[rookie]

I've been trying to solve this stoichiometric problem, but no matter what i do, it just won't come out.

N₂  +  4H₂O  ->  2H₂O₂ +  N₂H₄

- the question is how many grams of H₂O₂  are there in 24.32 g of N₂H₄

I first divided the 24.32g of N2H4 by its molar mass (32.052g) and then i multiplied it by the equivalence of  of H2O2 to N2H4 which came out to 2/1 then i multiplied it by the molar mass of H2O2 ... but my answers are coming out all wrong.. am i doing the problem correctly ?  

Modification: [sub ] and [/sub ] tags corrected.

[Chrataxe]

You have your <sub>[/ sub] backwards.  The one with the slash comes second.  

There are ZERO grams of H2O2 in N2H4...think about it.  I don't think that is what the question is asking.

Also, I'm curious about the reaction.  I don't know under what conditions nitrogen gas will react with water...BUT, since N2 is 78% of the gas in the atmosphere and Earth is about 75% water, we would have very little water on Earth, oceans would be made of hydrogen peroxide.  I know of a couple of ways to make hydrazine and this isn't one.  Not saying its not possible....just curious under what conditions this would happen.

I'm not really understanding what you are saying.  If I am tracking what you are saying, you divided the g of N2H4.  So, that number tells you the number of moles of N2H4.  Since it is a 2:1 ratio of H2O2:N2H4, the there would be twice as many moles of H2O2.  Multiply the number of moles of H2O2 by the atomic weight to give the number of grams.  From what I can tell, that is what you have done.  Double check your math....if you math is right, why do you think you have the wrong answer?</sub>

[Albert]

I totally agree with Chrataxe: I was taken aback when I read the question!

But, I'll try to read between the lines and find what Rookie might have wanted to say.
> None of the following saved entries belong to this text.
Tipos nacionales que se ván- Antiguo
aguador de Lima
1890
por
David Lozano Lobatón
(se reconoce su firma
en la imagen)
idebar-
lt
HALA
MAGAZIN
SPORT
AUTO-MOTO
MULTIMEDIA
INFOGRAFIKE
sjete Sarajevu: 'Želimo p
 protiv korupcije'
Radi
We have 24.32 g of N2H4. So: 2*14.007 = 28.014% of N in this molecule. This means we have 6.813g of N among the products and N2 was, in the beginning,  6.813g

1 mole of N2 reacts with 4 moles of H2O: we had 17.52g of water.
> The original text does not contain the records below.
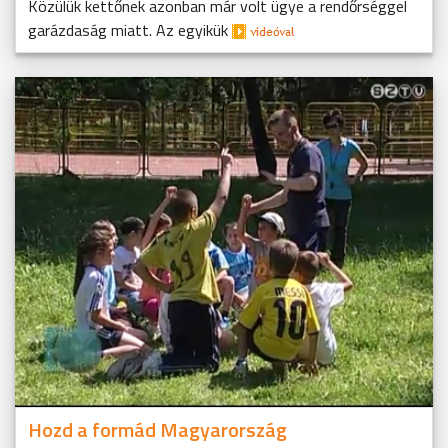
Közülük kettőnek azonban már volt ügye a rendőrséggel
garázdaság miatt. Az egyikük
Hozd a formád Magyarország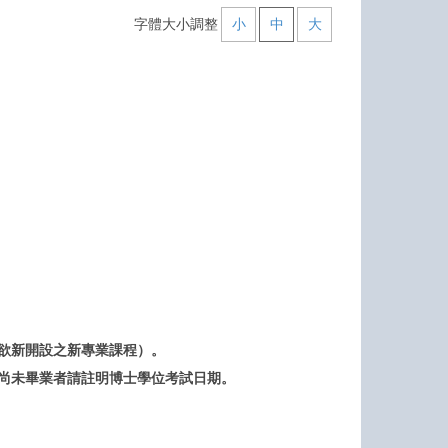
字體大小調整
小
中
大
欲新開設之新專業課程）。
；尚未畢業者請註明博士學位考試日期。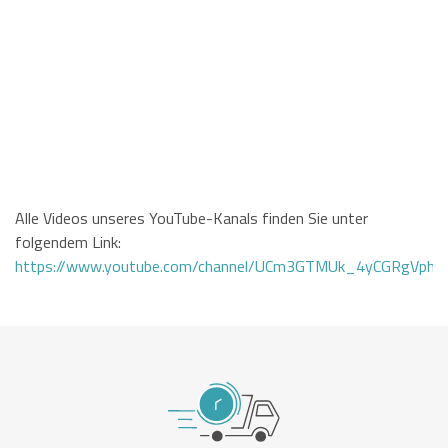
Alle Videos unseres YouTube-Kanals finden Sie unter
folgendem Link:
https://www.youtube.com/channel/UCm3GTMUk_4yCGRgVphi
To sum up: (17.52 + 6.813)g = (24.32 + x)
X = H2O2 mass = 18.95 mg

Could it be?

[Chrataxe]

Where did you get the 6.813 from?  

(24.32)/32.06= moles of N2H4

H2O2:N2H4 = 2:1

2 x moles of N2H4 = # moles of H2O2

moles of H2O2 x GAW = g H2O2

My calculations give me 51.61g.  Since both have about the same GAW, and the ratio is 2:1, there should be about 2x as much H2O2.

[rookie]

ya i got 51.61 g too... i think maybe the answer in the book was given incorrectly

[Albert]

Where did you get the 6.813 from?  

28.014% : x g of N = 100% : 24.32 g

6.813g is the weight of nitrogen in 24.32g of N2H4. So it must also be the mass of nitrogen among the reagents.

[Borek]

See the picture

[Chrataxe]

So I see.  But, that still poses the question of what that had to do with the question....which is what confused me in the first place.

[Borek]

On the serious note - you were right from the beginning. Reaction seems impossible and the question in original wording doesn't make sense (or rather the only answer is 0.0).

[mike]

Looks to me like the reaction is back to front, should be hydrazine + peroxide maybe?

Isn't this some kind of rocket fuel?